Depends what time you go to bed in the evening. You say he goes to bed early, between 9 and 10, presumably so that he can get up early at 6.30. But do you go to bed at the same time as him or do you go to bed later? If you go to bed at the same time as him but need more sleep as you get up in the night then no, YANBU, to have an extra half and hour in the morning. But if you go to bed later than him in the evening then YABU as you would get extra child free time in the evening, why should you get it in the morning too?

Choughed · 16/12/2015 19:59

OP, you don't have to convince me how hard you are working, or how tiring it is to do nights. Unfortunately your husband is of the opinion that he is more deserving of sleep because he's a man or a breadwinner or summat.

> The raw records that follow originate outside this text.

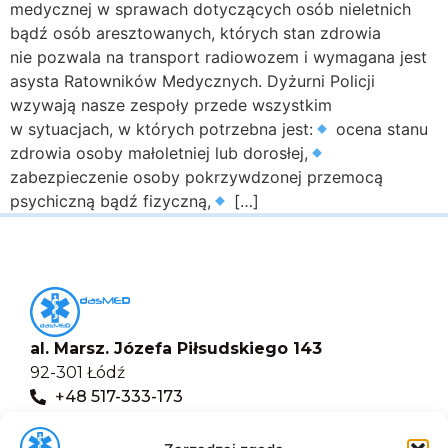
medycznej w sprawach dotyczących osób nieletnich
bądź osób aresztowanych, których stan zdrowia
nie pozwala na transport radiowozem i wymagana jest
asysta Ratowników Medycznych. Dyżurni Policji
wzywają nasze zespoły przede wszystkim
w sytuacjach, w których potrzebna jest:
ocena stanu
zdrowia osoby małoletniej lub dorosłej,
zabezpieczenie osoby pokrzywdzonej przemocą
psychiczną bądź fizyczną,
[…]
al. Marsz. Józefa Piłsudskiego 143
92-301 Łódź
+48 517-333-173
biuro@dasmed.pl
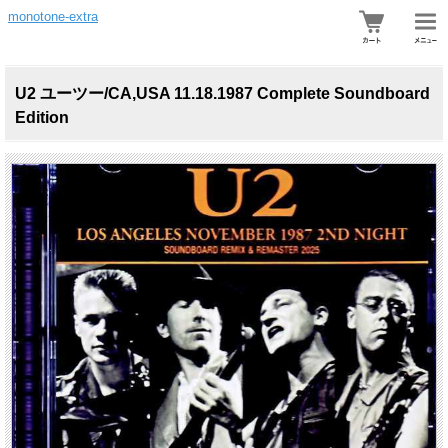
monotone-extra
U2 ユーツー/CA,USA 11.18.1987 Complete Soundboard
Edition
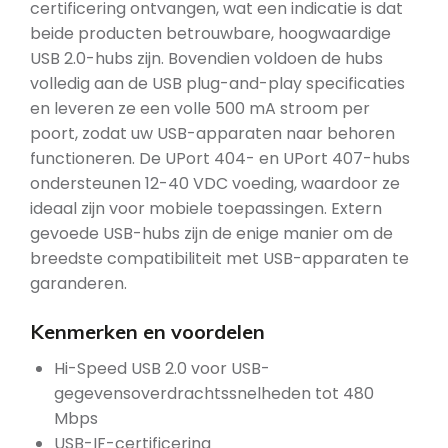
certificering ontvangen, wat een indicatie is dat
beide producten betrouwbare, hoogwaardige
USB 2.0-hubs zijn. Bovendien voldoen de hubs
volledig aan de USB plug-and-play specificaties
en leveren ze een volle 500 mA stroom per
poort, zodat uw USB-apparaten naar behoren
functioneren. De UPort 404- en UPort 407-hubs
ondersteunen 12-40 VDC voeding, waardoor ze
ideaal zijn voor mobiele toepassingen. Extern
gevoede USB-hubs zijn de enige manier om de
breedste compatibiliteit met USB-apparaten te
garanderen.
Kenmerken en voordelen
Hi-Speed USB 2.0 voor USB-
gegevensoverdrachtssnelheden tot 480
Mbps
USB-IF-certificering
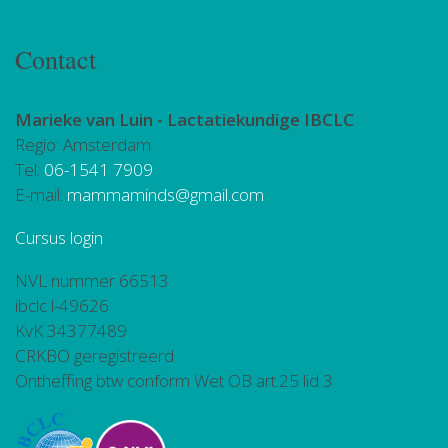
Contact
Marieke van Luin -
Lactatiekundige IBCLC
Regio: Amsterdam
Tel:
06-1541 7909
E-mail:
mammaminds@gmail.com
Cursus login
NVL nummer 66513
ibclc l-49626
KvK 34377489
CRKBO geregistreerd
Ontheffing btw conform Wet OB art.25 lid 3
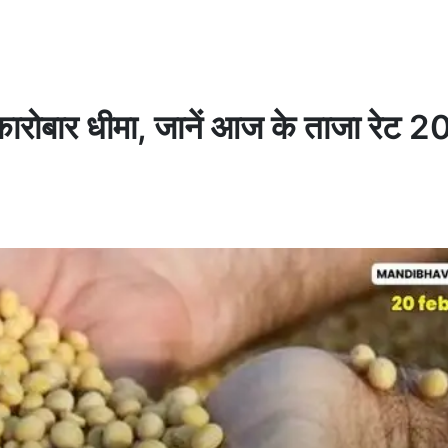
 में कारोबार धीमा, जानें आज के ताजा रेट 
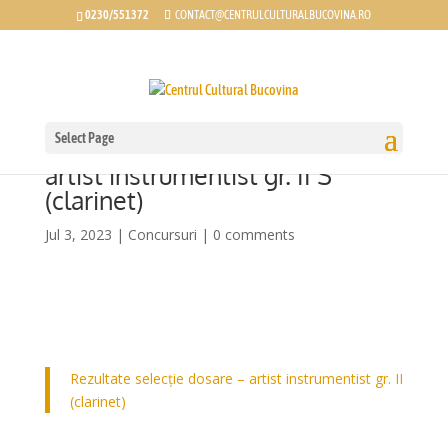
0230/551372
CONTACT@CENTRULCULTURALBUCOVINA.RO
Select Page
Rezultate selecție dosare –
artist instrumentist gr. II S
(clarinet)
Jul 3, 2023
|
Concursuri
|
0 comments
Rezultate selecție dosare – artist instrumentist gr. II
(clarinet)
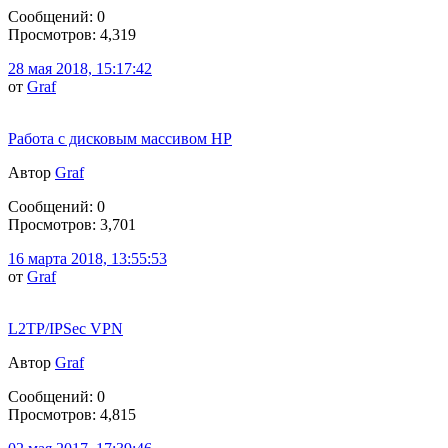
Сообщений: 0
Просмотров: 4,319
28 мая 2018, 15:17:42
от
Graf
Работа с дисковым массивом HP
Автор
Graf
Сообщений: 0
Просмотров: 3,701
16 марта 2018, 13:55:53
от
Graf
L2TP/IPSec VPN
Автор
Graf
Сообщений: 0
Просмотров: 4,815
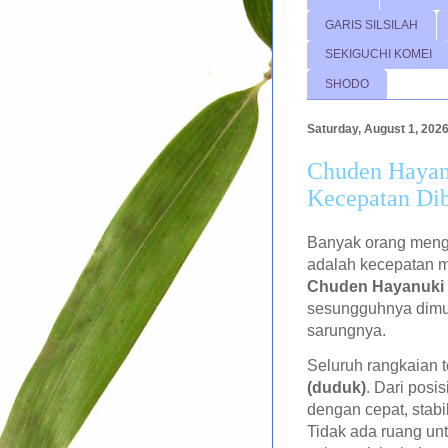
GARIS SILSILAH
SEKIGUCHI KOMEI
SHODO
Saturday, August 1, 202
Chuden Hayan
Kecepatan Dib
Banyak orang mengi
adalah kecepatan m
Chuden Hayanuki 
sesungguhnya dimul
sarungnya.
Seluruh rangkaian t
(duduk)
. Dari posi
dengan cepat, stab
Tidak ada ruang unt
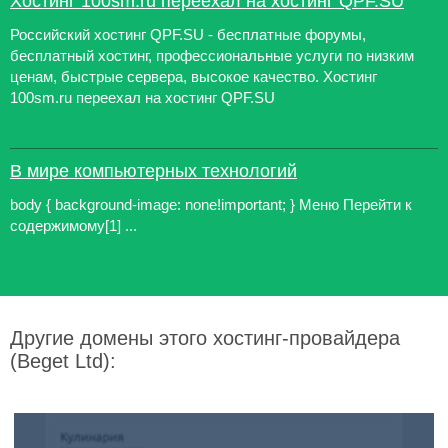
Хостинг 100sm.ru переехал на хостинг QPF.SU
Российский хостинг QPF.SU - бесплатные форумы,
бесплатный хостинг, профессиональные услуги по низким
ценам, быстрые сервера, высокое качество. Хостинг
100sm.ru переехал на хостинг QPF.SU
В мире компьютерных технологий
body { background-image: none!important; } Меню Перейти к
содержимому[1] ...
Другие домены этого хостинг-провайдера
(Beget Ltd):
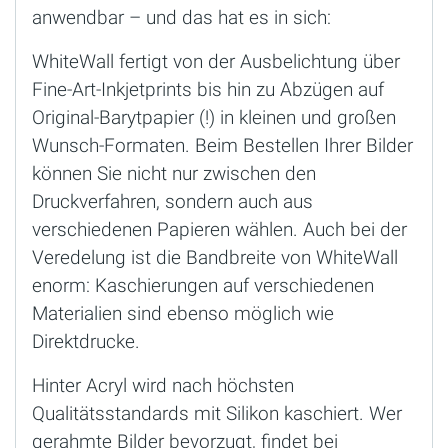
anwendbar – und das hat es in sich:
WhiteWall fertigt von der Ausbelichtung über
Fine-Art-Inkjetprints bis hin zu Abzügen auf
Original-Barytpapier (!) in kleinen und großen
Wunsch-Formaten. Beim Bestellen Ihrer Bilder
können Sie nicht nur zwischen den
Druckverfahren, sondern auch aus
verschiedenen Papieren wählen. Auch bei der
Veredelung ist die Bandbreite von WhiteWall
enorm: Kaschierungen auf verschiedenen
Materialien sind ebenso möglich wie
Direktdrucke.
Hinter Acryl wird nach höchsten
Qualitätsstandards mit Silikon kaschiert. Wer
gerahmte Bilder bevorzugt, findet bei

I don't know what the answer is, was he a selfish bastard before you had kids? What's the rest of your relationship like?

PinotAndPlaydough · 16/12/2015 20:26

I generally go to bed at 10, I have suffered badly from insomnia, night terrors and sleeping walking all my adult life and find a set bed time helps.

Our marriage has been through a real rough patch since having children (I don't know if there is such a thing but it's like he had the male equivalent of PND after our eldest was born) thing have improved a lot of the last year though. Most other aspects of our marriage are good, however since I've known him he's always needed a gentle nudge to think about others and their needs, I think that's because of his upbringing and how he was treated as a child (think pampered little prince)

OP posts:
JapaneseSlipper · 16/12/2015 20:52

Christ, this would seriously piss me off.

You need to come to an agreement, have the discussion in the evening/weekend, NOT in the heat of the moment (ie. at 6.30am). Come to a mutually agreeable arrangement and stick to it. He needs to start seeing your point of view. Draw up a diagram if you have to.

If it's so hard for him to cope with both of them, why does he think it's easy for you?